Post processing of the resulting discovery provides investigators with a wealth of data regarding the target.

Obviously, a file system inventory may reveal recent documents, population of images, audio files, movies, application data, documents etc. In addition, based on the hash values collected, a comparison of hashes collected to known good (operating system programs, application files, development tools) or known bad (rootkits, password crackers, botnet files, trojan horse, encryption, steganography, key loggers etc.) programs/applications can be made. In addition to the known good or bad files identified in such a discovery, files containing proprietary data could be identified based on the hash files, known file names or known partial hashes.

One of the criticisms of utilizing autonomous agents that execute on the target platform is the potential untrustworthiness of the Operating System (OS) of the target.
Developers of autonomous discovery technologies certainly are aware of the threats posed by rootkits and other malicious code that can intercept OS calls and circumvent the discovery of hidden directories or files.

Without revealing the specific details of the countermeasure that developers employ to overcome these hooks, it is safe to say that self-inspection of the operating environment is critical to effective autonomous hashing software. This implies that the software must perform a thorough inspection and determine whether core API calls that will be used can be judged safe.
In addition to trustworthiness concerns, there is anxiety over agent modifications of target evidence that would bring into question the efficacy of the discovery in court. This is a valid concern, and the responsibility of those engaged in the development of such agents must be considered from the top down.

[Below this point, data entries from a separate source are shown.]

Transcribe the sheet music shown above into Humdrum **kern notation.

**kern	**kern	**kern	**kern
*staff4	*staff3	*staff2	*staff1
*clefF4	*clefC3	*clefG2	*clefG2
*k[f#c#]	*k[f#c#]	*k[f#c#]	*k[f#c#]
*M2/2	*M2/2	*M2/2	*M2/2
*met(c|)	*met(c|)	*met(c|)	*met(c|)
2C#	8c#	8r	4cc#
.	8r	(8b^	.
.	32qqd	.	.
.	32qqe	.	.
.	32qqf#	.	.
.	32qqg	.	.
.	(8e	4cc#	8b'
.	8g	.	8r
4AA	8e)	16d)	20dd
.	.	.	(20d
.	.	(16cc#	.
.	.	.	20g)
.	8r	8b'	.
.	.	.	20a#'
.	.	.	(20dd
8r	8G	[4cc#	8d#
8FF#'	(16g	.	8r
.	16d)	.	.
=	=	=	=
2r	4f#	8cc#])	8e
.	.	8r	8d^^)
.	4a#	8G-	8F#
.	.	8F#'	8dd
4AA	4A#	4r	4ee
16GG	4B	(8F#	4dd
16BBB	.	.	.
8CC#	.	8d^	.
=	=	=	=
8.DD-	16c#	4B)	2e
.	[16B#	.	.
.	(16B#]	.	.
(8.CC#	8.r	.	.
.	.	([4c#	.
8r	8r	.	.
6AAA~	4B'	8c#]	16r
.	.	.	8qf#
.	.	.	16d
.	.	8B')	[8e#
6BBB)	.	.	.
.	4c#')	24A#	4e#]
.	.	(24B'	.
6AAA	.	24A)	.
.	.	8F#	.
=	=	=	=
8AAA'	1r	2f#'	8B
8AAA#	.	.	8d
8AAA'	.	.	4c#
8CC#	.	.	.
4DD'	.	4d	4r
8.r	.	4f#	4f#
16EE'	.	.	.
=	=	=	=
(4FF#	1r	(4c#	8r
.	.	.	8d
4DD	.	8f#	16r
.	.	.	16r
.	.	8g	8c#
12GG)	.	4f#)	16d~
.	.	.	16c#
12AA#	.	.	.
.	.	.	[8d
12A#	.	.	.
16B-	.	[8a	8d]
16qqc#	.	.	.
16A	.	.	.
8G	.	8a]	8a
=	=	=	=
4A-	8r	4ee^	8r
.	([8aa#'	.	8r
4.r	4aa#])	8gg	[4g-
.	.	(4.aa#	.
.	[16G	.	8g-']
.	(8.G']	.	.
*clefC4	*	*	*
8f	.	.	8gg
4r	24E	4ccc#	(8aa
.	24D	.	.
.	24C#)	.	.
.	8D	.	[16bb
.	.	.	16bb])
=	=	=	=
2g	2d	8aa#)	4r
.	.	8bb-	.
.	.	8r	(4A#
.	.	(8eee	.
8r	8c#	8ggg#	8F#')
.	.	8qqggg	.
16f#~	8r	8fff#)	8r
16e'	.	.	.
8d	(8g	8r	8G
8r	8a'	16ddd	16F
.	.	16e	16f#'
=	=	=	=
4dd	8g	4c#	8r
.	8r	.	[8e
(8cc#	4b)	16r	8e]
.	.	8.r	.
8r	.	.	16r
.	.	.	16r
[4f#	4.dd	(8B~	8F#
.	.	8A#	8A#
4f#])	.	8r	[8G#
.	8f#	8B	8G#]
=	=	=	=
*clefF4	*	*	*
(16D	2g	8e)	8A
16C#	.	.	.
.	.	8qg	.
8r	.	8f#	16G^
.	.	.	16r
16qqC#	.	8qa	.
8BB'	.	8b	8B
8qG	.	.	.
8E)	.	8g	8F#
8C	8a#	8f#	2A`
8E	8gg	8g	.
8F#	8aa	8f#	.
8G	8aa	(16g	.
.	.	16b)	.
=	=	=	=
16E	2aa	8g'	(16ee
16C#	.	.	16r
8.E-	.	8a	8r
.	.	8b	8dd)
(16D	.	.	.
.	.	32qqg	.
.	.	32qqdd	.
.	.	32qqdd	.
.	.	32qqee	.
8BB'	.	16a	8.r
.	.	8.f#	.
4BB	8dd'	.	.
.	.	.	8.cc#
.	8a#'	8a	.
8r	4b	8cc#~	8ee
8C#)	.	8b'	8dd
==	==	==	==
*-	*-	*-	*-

For example, great care must be taken to audit every operation and potential modification that the agent may cause. In addition, time stamping (from a trusted source) should be included in robust solutions in order to prove the exact time the “snapshot” of the file system was taken and when collection of the hash values occurred. Since the target machine is running before, during and after the discovery, at the very next moment the file system is likely to have changed – this is especially important when collecting hashes across multiple targets potentially existing in differing time zones.